[Saved entries]
* * * * * * * * *
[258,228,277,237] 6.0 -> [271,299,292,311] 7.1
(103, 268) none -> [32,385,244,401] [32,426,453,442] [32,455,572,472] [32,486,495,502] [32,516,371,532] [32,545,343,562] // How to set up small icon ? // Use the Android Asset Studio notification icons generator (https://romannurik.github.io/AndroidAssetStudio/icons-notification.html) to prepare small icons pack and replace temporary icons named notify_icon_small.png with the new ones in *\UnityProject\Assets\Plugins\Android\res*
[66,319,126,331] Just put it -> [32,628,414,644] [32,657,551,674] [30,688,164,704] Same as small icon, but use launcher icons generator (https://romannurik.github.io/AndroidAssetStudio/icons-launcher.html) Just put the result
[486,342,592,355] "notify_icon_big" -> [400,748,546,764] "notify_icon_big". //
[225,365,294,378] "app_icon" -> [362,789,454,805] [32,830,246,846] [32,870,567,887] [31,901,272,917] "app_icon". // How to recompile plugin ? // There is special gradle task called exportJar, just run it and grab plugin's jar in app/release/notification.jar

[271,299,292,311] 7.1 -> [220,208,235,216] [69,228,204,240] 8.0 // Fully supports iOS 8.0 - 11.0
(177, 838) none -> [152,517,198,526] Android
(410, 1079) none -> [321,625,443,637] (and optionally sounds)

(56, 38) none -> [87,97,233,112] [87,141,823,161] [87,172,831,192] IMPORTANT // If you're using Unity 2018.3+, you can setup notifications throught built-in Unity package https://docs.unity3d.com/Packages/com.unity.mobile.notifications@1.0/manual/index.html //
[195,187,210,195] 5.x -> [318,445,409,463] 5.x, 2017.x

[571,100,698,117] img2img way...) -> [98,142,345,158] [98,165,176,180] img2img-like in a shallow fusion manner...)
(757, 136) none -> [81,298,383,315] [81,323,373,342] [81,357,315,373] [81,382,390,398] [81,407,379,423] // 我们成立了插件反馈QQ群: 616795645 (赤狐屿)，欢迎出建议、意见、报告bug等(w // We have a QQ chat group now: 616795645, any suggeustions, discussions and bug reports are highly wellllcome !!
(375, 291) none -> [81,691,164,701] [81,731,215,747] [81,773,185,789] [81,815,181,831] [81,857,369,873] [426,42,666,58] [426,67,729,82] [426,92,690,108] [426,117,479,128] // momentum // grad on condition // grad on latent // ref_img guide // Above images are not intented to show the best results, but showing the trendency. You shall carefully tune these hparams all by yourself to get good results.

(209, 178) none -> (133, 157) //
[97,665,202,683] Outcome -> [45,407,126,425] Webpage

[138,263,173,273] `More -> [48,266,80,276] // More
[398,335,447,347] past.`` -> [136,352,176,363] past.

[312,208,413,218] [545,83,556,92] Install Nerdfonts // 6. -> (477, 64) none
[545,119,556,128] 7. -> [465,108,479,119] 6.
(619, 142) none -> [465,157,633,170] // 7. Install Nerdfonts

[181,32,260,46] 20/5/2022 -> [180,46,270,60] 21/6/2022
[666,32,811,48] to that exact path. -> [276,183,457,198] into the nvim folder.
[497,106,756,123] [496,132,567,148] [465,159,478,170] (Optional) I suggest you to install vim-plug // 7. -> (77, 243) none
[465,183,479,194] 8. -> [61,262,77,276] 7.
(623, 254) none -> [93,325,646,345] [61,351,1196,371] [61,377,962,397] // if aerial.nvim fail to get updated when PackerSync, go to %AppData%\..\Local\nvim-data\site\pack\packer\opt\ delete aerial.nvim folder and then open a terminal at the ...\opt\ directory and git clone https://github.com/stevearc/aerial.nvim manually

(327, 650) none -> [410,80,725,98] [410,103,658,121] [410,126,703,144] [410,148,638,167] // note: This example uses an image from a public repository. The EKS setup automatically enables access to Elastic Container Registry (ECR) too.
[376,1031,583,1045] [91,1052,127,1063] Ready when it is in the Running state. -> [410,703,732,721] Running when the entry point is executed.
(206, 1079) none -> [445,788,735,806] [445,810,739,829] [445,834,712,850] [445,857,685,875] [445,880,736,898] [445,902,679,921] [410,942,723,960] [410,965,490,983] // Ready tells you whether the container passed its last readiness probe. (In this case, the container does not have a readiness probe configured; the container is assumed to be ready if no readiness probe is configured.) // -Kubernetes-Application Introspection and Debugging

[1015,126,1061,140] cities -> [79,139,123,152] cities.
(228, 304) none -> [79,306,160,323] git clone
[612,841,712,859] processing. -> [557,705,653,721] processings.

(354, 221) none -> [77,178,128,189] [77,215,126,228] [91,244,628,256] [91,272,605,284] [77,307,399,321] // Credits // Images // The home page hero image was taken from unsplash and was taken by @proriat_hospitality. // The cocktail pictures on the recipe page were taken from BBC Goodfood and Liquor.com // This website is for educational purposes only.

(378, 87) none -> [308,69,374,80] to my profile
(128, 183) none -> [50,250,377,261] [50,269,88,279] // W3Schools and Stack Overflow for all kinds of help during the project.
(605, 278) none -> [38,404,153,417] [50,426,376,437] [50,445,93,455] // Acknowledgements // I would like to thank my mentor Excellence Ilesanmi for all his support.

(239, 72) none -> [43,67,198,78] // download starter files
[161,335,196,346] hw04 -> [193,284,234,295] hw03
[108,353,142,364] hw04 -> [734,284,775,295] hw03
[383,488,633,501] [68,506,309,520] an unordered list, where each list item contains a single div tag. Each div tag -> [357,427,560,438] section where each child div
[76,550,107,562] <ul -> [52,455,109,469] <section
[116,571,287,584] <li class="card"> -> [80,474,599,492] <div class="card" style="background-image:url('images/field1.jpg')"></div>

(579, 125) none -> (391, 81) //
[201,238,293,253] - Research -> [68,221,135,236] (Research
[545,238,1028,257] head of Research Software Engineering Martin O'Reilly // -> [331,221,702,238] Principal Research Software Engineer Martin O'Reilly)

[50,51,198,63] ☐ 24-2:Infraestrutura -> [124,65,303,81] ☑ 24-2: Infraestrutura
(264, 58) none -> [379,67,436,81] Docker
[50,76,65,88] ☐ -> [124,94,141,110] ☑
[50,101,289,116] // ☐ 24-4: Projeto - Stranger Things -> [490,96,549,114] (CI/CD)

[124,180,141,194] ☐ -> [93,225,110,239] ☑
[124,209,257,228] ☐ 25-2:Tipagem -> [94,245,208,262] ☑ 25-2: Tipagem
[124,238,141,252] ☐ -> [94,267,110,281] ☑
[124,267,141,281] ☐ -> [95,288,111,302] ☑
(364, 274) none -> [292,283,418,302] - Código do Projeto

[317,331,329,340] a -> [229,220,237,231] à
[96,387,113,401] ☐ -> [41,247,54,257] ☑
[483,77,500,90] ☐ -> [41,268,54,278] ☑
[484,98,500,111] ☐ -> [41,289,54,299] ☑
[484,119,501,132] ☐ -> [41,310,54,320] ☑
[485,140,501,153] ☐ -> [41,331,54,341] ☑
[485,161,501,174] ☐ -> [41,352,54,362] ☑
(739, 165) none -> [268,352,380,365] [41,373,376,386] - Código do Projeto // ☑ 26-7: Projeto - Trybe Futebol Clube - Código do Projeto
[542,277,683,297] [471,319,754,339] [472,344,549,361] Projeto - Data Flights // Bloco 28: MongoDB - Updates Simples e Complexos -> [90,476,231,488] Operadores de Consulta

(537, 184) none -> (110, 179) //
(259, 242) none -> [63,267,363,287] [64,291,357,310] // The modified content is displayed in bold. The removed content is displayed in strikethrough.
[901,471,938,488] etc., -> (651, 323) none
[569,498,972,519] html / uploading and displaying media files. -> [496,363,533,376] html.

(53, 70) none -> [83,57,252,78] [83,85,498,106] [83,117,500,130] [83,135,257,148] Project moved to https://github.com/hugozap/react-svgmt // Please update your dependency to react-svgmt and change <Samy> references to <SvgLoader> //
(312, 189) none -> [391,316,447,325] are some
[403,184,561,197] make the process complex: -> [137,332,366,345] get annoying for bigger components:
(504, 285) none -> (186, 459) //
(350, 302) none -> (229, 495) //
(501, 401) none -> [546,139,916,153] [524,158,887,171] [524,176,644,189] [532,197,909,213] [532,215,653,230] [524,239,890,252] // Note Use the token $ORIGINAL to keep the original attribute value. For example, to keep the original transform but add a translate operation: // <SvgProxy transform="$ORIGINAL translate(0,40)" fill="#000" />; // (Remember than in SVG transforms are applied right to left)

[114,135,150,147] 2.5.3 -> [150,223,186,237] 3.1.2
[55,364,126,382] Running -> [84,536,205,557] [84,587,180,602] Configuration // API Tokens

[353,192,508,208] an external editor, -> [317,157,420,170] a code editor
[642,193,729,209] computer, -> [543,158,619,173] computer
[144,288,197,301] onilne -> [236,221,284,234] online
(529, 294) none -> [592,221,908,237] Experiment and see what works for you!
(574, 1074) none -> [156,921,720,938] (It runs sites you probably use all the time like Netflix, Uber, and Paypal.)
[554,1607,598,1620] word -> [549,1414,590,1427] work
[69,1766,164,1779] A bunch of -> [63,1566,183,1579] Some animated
* * * * * * * * *
**TASK PROMPT**
Look above for the line holding "[48,266,80,276] // More" and the line holding "[666,32,811,48] to that", then output exactly those two lines and every line between them, nothing more.

**RESPONSE FOR THIS EXERCISE**
[138,263,173,273] `More -> [48,266,80,276] // More
[398,335,447,347] past.`` -> [136,352,176,363] past.

[312,208,413,218] [545,83,556,92] Install Nerdfonts // 6. -> (477, 64) none
[545,119,556,128] 7. -> [465,108,479,119] 6.
(619, 142) none -> [465,157,633,170] // 7. Install Nerdfonts

[181,32,260,46] 20/5/2022 -> [180,46,270,60] 21/6/2022
[666,32,811,48] to that exact path. -> [276,183,457,198] into the nvim folder.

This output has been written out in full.